Your independent source for Harvard news since 1898

Your independent source for Harvard news since 1898

Alumni

"Mr. Clean Vegetables John"

May-June 2010

John Berlow with fellow residents of the Vietnam Friendship Village

John Berlow with fellow residents of the Vietnam Friendship Village

Courtesy of John Berlow

Berlow helped establish the Organic Gardening Project at Vietnam Friendship Village

Berlow helped establish the Organic Gardening Project at Vietnam Friendship Village

Courtesy of John Berlow

Expelled from Harvard in 1969 for participating in the University Hall takeover, John Berlow ’71 traveled the world, living in Israel, Canada, and West Africa. But he did not go to Vietnam until 2000. “In ’69 I was an angry young man,” he says. “I am not very young or very angry now, but I still feel impassioned, and Vietnam has become my home. It was important to me then and still is.”

In 2002, he began teaching English at the Vietnam Friendship Village, near Hanoi, which houses military veterans and young people with mental deficiencies caused by Agent Orange, the herbicide used by the U.S. army in the Vietnam War. There he was struck by the lack of easy access to fruits and vegetables free of pesticide residue, and saw a need for environmentally sensitive development in the area. 

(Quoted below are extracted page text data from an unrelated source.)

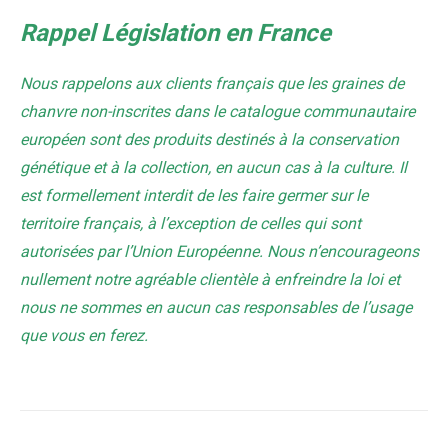
Rappel Législation en France
Nous rappelons aux clients français que les graines de
chanvre non-inscrites dans le catalogue communautaire
européen sont des produits destinés à la conservation
génétique et à la collection, en aucun cas à la culture. Il
est formellement interdit de les faire germer sur le
territoire français, à l’exception de celles qui sont
autorisées par l’Union Européenne. Nous n’encourageons
nullement notre agréable clientèle à enfreindre la loi et
nous ne sommes en aucun cas responsables de l’usage
que vous en ferez.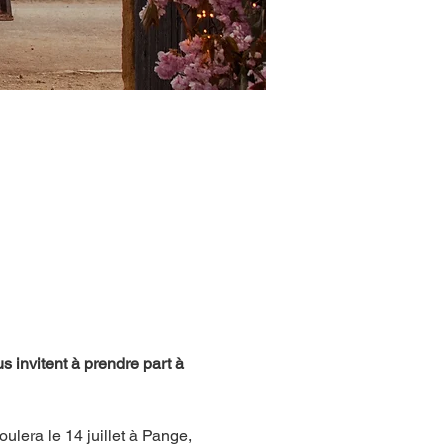
nvitent à prendre part à 
ulera le 14 juillet à Pange,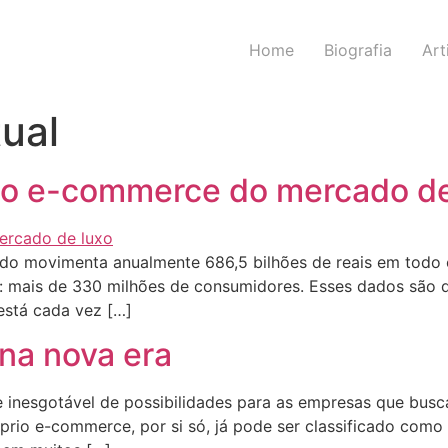
Home
Biografia
Art
tual
do e-commerce do mercado de
do movimenta anualmente 686,5 bilhões de reais em todo o
: mais de 330 milhões de consumidores. Esses dados são 
está cada vez […]
na nova era
e inesgotável de possibilidades para as empresas que bus
prio e-commerce, por si só, já pode ser classificado como 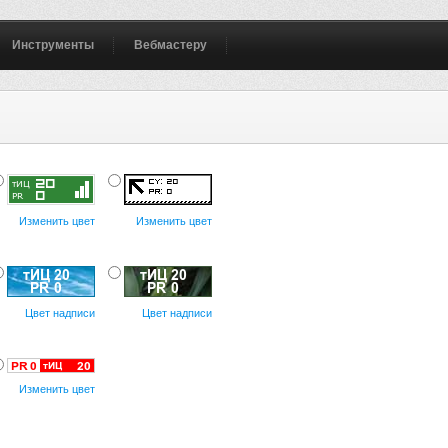
Инструменты
Вебмастеру
Изменить цвет
Изменить цвет
Цвет надписи
Цвет надписи
Изменить цвет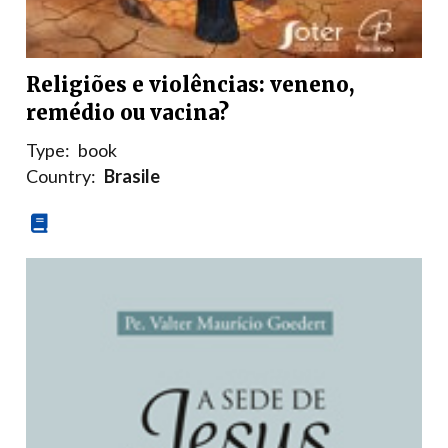
Religiões e violências: veneno,
remédio ou vacina?
Type:
book
Country:
Brasile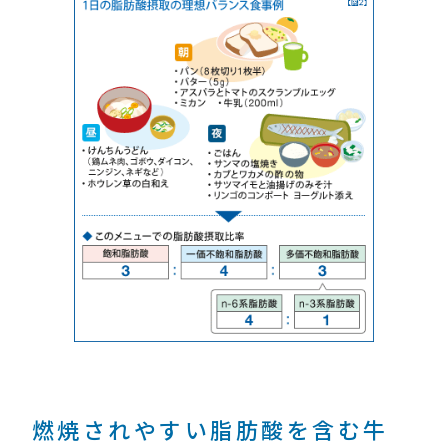
燃焼されやすい脂肪酸を含む牛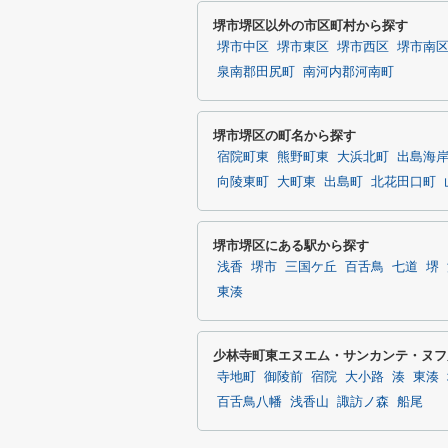
堺市堺区以外の市区町村から探す
堺市中区
堺市東区
堺市西区
堺市南
泉南郡田尻町
南河内郡河南町
堺市堺区の町名から探す
宿院町東
熊野町東
大浜北町
出島海
向陵東町
大町東
出島町
北花田口町
堺市堺区にある駅から探す
浅香
堺市
三国ケ丘
百舌鳥
七道
堺
東湊
少林寺町東エヌエム・サンカンテ・ヌフ
寺地町
御陵前
宿院
大小路
湊
東湊
百舌鳥八幡
浅香山
諏訪ノ森
船尾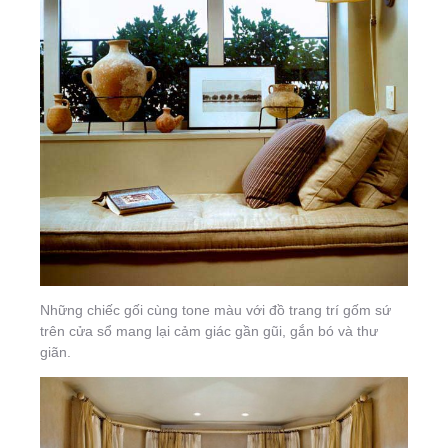
Những chiếc gối cùng tone màu với đồ trang trí gốm sứ
trên cửa sổ mang lại cảm giác gần gũi, gắn bó và thư
giãn.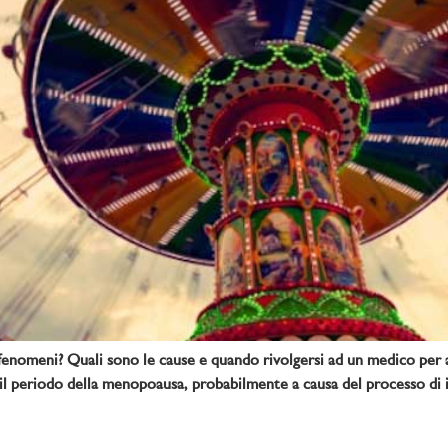
 fenomeni? Quali sono le cause e quando rivolgersi ad un medico per 
o il periodo della menopoausa, probabilmente a causa del processo di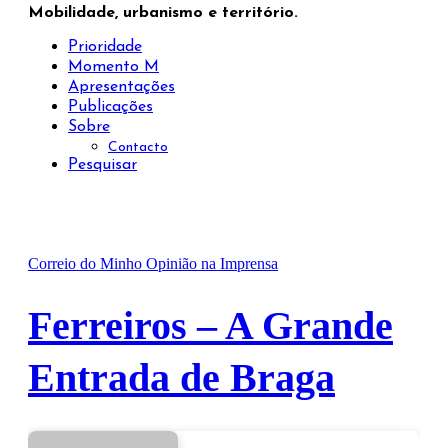
Mobilidade, urbanismo e território.
Prioridade
Momento M
Apresentações
Publicações
Sobre
Contacto
Pesquisar
Correio do Minho
Opinião na Imprensa
Ferreiros – A Grande
Entrada de Braga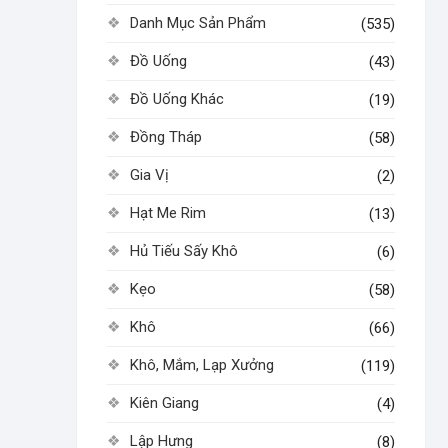
Danh Mục Sản Phẩm
(535)
Đồ Uống
(43)
Đồ Uống Khác
(19)
Đồng Tháp
(58)
Gia Vị
(2)
Hạt Me Rim
(13)
Hủ Tiếu Sấy Khô
(6)
Kẹo
(58)
Khô
(66)
Khô, Mắm, Lạp Xưởng
(119)
Kiên Giang
(4)
Lập Hưng
(8)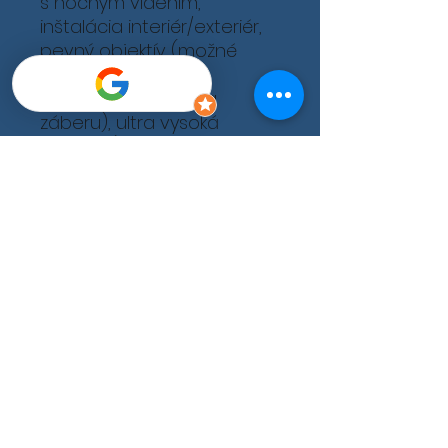
s nočným videním,
inštalácia interiér/exteriér,
pevný objektív (možné
vybrať podľa
požadovaného uhla
záberu), ultra vysoká
citlivosť (farebný obraz aj v
noci), kompresia H-265+,
digitálna redukcia šumu,
napájanie 12VDC/PoE,
kamera nemá IR
prisvietenie, ale má
prisvietenie viditeľným
bielym svetlom 2 LED
diódami, slot na mikro SD
kartu až do 128GB, krytie
IP67, 3-osé nastavenie
polohy, biela farba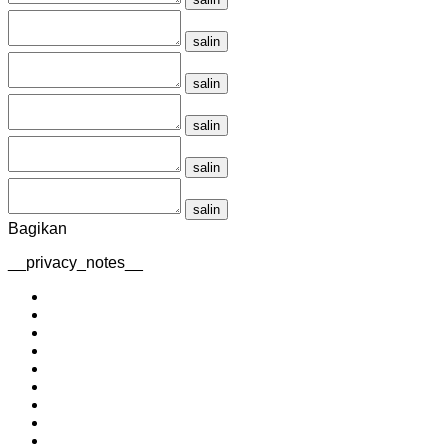
salin
salin
salin
salin
salin
Bagikan
__privacy_notes__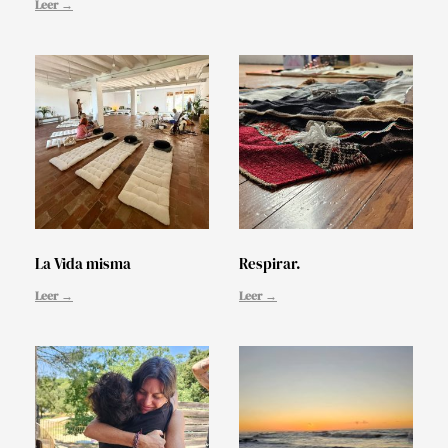
Leer →
La Vida misma
Respirar.
Leer →
Leer →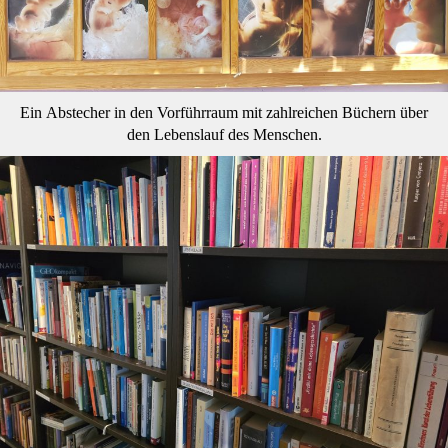
Ein Abstecher in den Vorführraum mit zahlreichen Büchern über
den Lebenslauf des Menschen.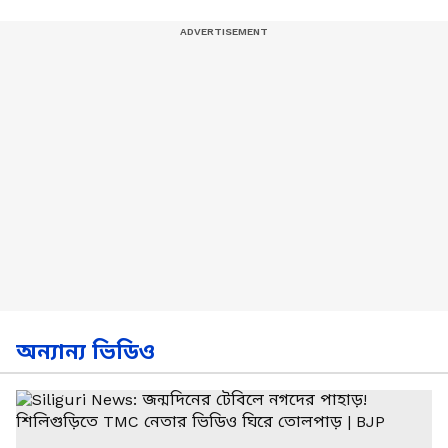
অন্যান্য ভিডিও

He also met Vuong Ngoc Quang, one of the few local farmers who spoke English, who helped him learn Vietnamese. Berlow was impressed by Quang’s agricultural expertise and shared his ideas for healthier crops. Together they started the Organic Gardening Project in 2005 to plant gardens and orchards that would provide uncontaminated produce for residents and staff at the Friendship Village. Their efforts attracted support from volunteers and donors as well as media attention: a Hanoi TV special on the project dubbed Berlow “Mr. Clean Vegetables John.”

This initial success encouraged Berlow, who had an agro-forestry plan of larger scope in mind. Through the Green Vietnam Project, he aims to promote peace, reduce poverty, and protect and improve the environment, in part by planting three million trees to commemorate the Vietnamese who died in the war. The project, he believes, “can address this continuing pain I feel about the war, and that others feel and should feel, and the concern--and concern is too weak a word--for the environmental catastrophes that loom.”

In Tuyen Quang Province, where the slash-and-burn practices of local cassava farmers have depleted both soil and water, Berlow and Quang have created a model fruit farm that is better for the environment and more profitable as well. Their goal is to provide a few hundred trees for each interested farming community to start with, but even then, it will take three to four years for the trees to start bearing. Berlow had received donations from individuals, including classmates, and from the Canada Fund, but he knew he would need more financial support.

Happily, one of his freshman roommates managed the class of ’71’s independent listserv; this reconnection with Harvard prompted the suggestion that the Green Vietnam Project become a class-gift alternative (http://hr71.wikidot.com/green-vietnam). Helped by several classmates who are now co-directors of the project, Berlow is turning his vision into an official nonprofit organization. 

Working in Vietnam much of the year, he is also realizing his dream of doing something closer to nature. “My grandma told me about growing up in a village in Ukraine and living under a thatched roof,” he says. “Now in Vietnam I live under a thatched roof...There’s a sense of rightness.”